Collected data
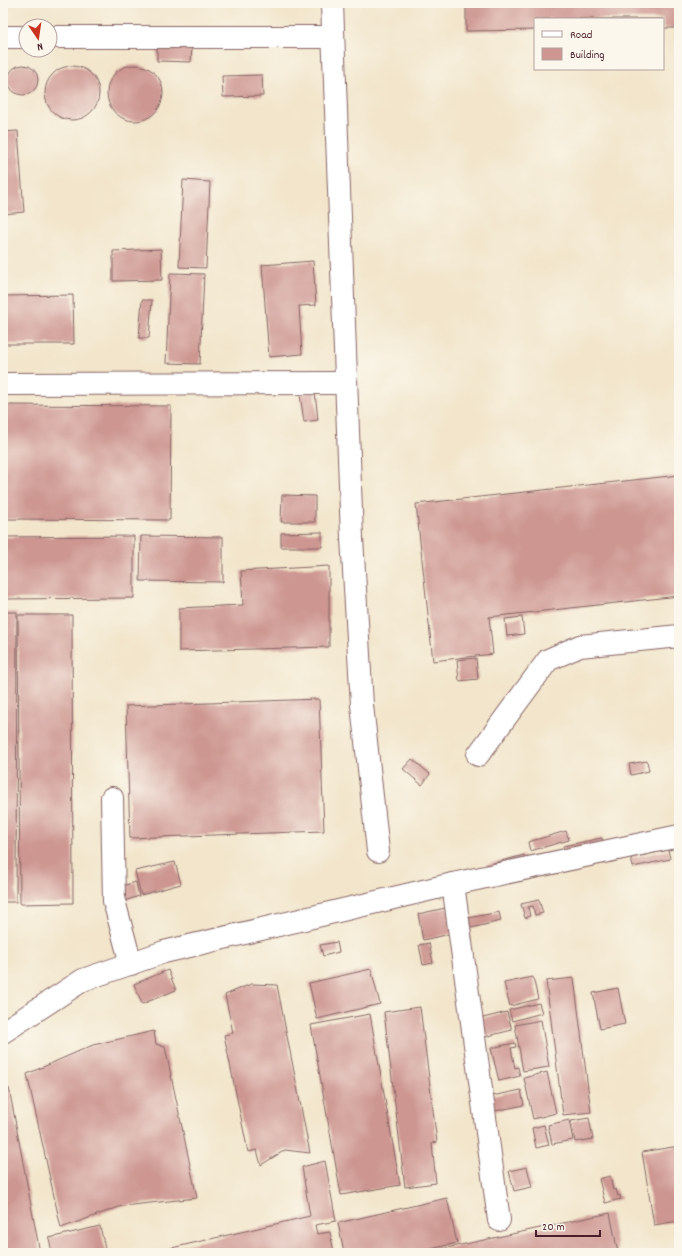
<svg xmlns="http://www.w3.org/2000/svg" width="682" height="1256" font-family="Dekko,sans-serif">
<rect width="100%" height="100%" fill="#fbf7ec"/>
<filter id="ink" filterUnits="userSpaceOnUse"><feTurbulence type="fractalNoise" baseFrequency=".025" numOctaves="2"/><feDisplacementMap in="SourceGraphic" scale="8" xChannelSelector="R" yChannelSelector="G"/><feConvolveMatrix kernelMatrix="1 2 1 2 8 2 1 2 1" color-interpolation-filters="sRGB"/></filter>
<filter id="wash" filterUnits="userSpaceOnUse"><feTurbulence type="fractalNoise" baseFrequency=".012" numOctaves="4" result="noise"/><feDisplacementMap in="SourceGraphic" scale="16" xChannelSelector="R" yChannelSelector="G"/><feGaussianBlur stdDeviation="0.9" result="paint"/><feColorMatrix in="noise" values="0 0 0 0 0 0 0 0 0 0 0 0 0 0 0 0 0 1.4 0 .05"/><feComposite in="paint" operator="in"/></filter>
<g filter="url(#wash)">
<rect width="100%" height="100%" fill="#f2e5cb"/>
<g id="blocks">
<g fill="#cd9691">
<path d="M466,3H679V28H663V19H535V30L466,31Z"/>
<path d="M157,45L192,46L191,62L157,61Z"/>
<circle cx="135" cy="93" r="28"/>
<circle cx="23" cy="80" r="15"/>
<circle cx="72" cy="93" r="27"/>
<path d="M262,75L263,96L223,97L222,76Z"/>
<path d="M18,131L24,212L3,214V132Z"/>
<path d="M183,180L210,182L206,268L179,267Z"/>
<path d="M161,249L162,280L113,281V251Z"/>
<path d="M313,261L316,305L299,306L302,354L269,357L262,265Z"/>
<path d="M170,273L204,274L200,364L166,363Z"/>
<path d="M73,295L74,344H3V296Z"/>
<path d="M142,300H152L149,338H139Z"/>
<path d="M315,392L318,420L304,422L300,394Z"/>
<path d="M3,405L171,406L170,520L3,519Z"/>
<path d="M679,475V596L489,617L493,654L433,661L416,504Z"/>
<path d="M282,495L315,496V522H281Z"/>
<path d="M322,532V547H281V533Z"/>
<path d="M134,536V598L3,599V537Z"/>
<path d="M141,536L223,537V582L140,581Z"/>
<path d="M329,566V647L179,651V608L243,605L241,571Z"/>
<path d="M3,612H17L16,902H3Z"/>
<path d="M18,615H72L73,903L20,904Z"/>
<path d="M522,617L524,634L507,636L505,619Z"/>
<path d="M476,658L478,679L459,681L457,660Z"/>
<path d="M319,699L324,831L130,838L126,706Z"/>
<path d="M412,759L430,774L422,785L403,769Z"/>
<path d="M647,761L649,771L631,775L629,764Z"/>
<path d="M566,831L569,840L530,851L528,842Z"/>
<path d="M602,838L603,845L565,853L563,846Z"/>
<path d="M668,850L670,859L633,867L631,858Z"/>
<path d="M524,855L526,864L489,874L486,865Z"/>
<path d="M175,862L181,884L141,895L135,871Z"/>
<path d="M136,882L139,896L118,903L115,888Z"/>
<path d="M539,900L543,913L535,915L533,906L528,907L530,916L525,918L521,904Z"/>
<path d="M450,907L455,933L423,940L418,914Z"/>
<path d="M499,912L501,921L471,928L469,918Z"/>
<path d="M337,942L339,952L323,956L320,945Z"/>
<path d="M429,943L433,963L423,965L419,945Z"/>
<path d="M371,969L380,1004L317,1019L309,983Z"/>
<path d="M168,970L176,990L142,1004L134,984Z"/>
<path d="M533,977L538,999L510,1006L504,983Z"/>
<path d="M574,978L591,1112L563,1115L546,981Z"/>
<path d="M251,984L277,985L310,1153L285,1150L261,1165L257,1150L248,1152L224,1035L233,1033L225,995Z"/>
<path d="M618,988L625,1024L600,1029L593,993Z"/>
<path d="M539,1003L542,1013L512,1021L509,1010Z"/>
<path d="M420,1007L437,1142L432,1143L436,1183L405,1187L384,1012Z"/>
<path d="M507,1012L512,1030L484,1037L479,1019Z"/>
<path d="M370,1014L400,1185L341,1195L311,1025Z"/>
<path d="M541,1020L549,1067L523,1071L515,1025Z"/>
<path d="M154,1031L156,1044L165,1047L197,1198L122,1206L61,1228L27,1074L93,1045Z"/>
<path d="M515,1043L516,1047L511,1048L515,1068L518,1067L520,1076L499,1081L491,1048Z"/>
<path d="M547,1072L556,1113L533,1119L524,1078Z"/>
<path d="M9,1088L40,1253H3V1097Z"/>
<path d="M521,1090L524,1105L495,1111L492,1096Z"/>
<path d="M589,1118L593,1139L575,1142L571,1121Z"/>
<path d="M569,1120L573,1140L552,1144L548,1125Z"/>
<path d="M544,1125L549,1145L536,1148L532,1128Z"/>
<path d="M679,1146V1221L654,1225L642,1152Z"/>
<path d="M325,1161L336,1221L315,1225L317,1234L330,1232L334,1253H150L310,1216L302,1167Z"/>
<path d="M527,1167L532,1187L514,1191L509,1171Z"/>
<path d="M610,1176L613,1190L616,1189L618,1196L620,1195L621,1199L605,1203L599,1179Z"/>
<path d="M447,1198L457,1243L413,1253H344L338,1223Z"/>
<path d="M610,1213L618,1253H428V1252Z"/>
<path d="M100,1226L106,1253H52L49,1238Z"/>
</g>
</g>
</g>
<g filter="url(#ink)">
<use href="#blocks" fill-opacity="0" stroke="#856463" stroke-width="1"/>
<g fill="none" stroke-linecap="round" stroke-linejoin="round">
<g stroke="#856463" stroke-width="24">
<g id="minor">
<path d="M332,3L352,538L362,705L378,851"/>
<path d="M3,37H26"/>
<path d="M50,37H333"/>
<path d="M3,384L345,383"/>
<path d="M478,755L548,660L580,646L679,636"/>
<path d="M112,798L114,901L131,964"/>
<path d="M453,884L499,1220"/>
<path d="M3,1032L83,980L164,952L453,884L679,836"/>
</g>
</g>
<use href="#minor" stroke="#fff" stroke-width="22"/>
</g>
</g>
<rect width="682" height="1256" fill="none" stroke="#fbf7ec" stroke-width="16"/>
<rect x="534" y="18" width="130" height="52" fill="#fbf7ec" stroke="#b4a19f"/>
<rect x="542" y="31" width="20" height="6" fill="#ffffff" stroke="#b4a19f"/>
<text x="570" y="38" font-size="12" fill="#4a1f2b">Road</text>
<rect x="542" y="48" width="20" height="12" fill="#cd9691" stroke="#b4a19f"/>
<text x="570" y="58" font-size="12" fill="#4a1f2b">Building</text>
<g transform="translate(38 38) rotate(167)"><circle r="19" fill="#fbf7ec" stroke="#b4a19f"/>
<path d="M0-3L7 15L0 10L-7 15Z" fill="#c8321e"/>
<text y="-6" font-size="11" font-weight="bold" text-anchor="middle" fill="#4a1f2b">N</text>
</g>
<path d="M536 1230v6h64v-6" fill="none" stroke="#4a1f2b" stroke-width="2"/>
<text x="542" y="1230" font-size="12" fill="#4a1f2b" stroke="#fbf7ec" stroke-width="3" paint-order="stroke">20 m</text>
</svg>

▶ [EXERCISE DIRECTIONS]
Which lines in the data hold the string "userSpaceOnUse"? Copy each of them.

▶ [OUTPUT BELOW]
<filter id="ink" filterUnits="userSpaceOnUse"><feTurbulence type="fractalNoise" baseFrequency=".025" numOctaves="2"/><feDisplacementMap in="SourceGraphic" scale="8" xChannelSelector="R" yChannelSelector="G"/><feConvolveMatrix kernelMatrix="1 2 1 2 8 2 1 2 1" color-interpolation-filters="sRGB"/></filter>
<filter id="wash" filterUnits="userSpaceOnUse"><feTurbulence type="fractalNoise" baseFrequency=".012" numOctaves="4" result="noise"/><feDisplacementMap in="SourceGraphic" scale="16" xChannelSelector="R" yChannelSelector="G"/><feGaussianBlur stdDeviation="0.9" result="paint"/><feColorMatrix in="noise" values="0 0 0 0 0 0 0 0 0 0 0 0 0 0 0 0 0 1.4 0 .05"/><feComposite in="paint" operator="in"/></filter>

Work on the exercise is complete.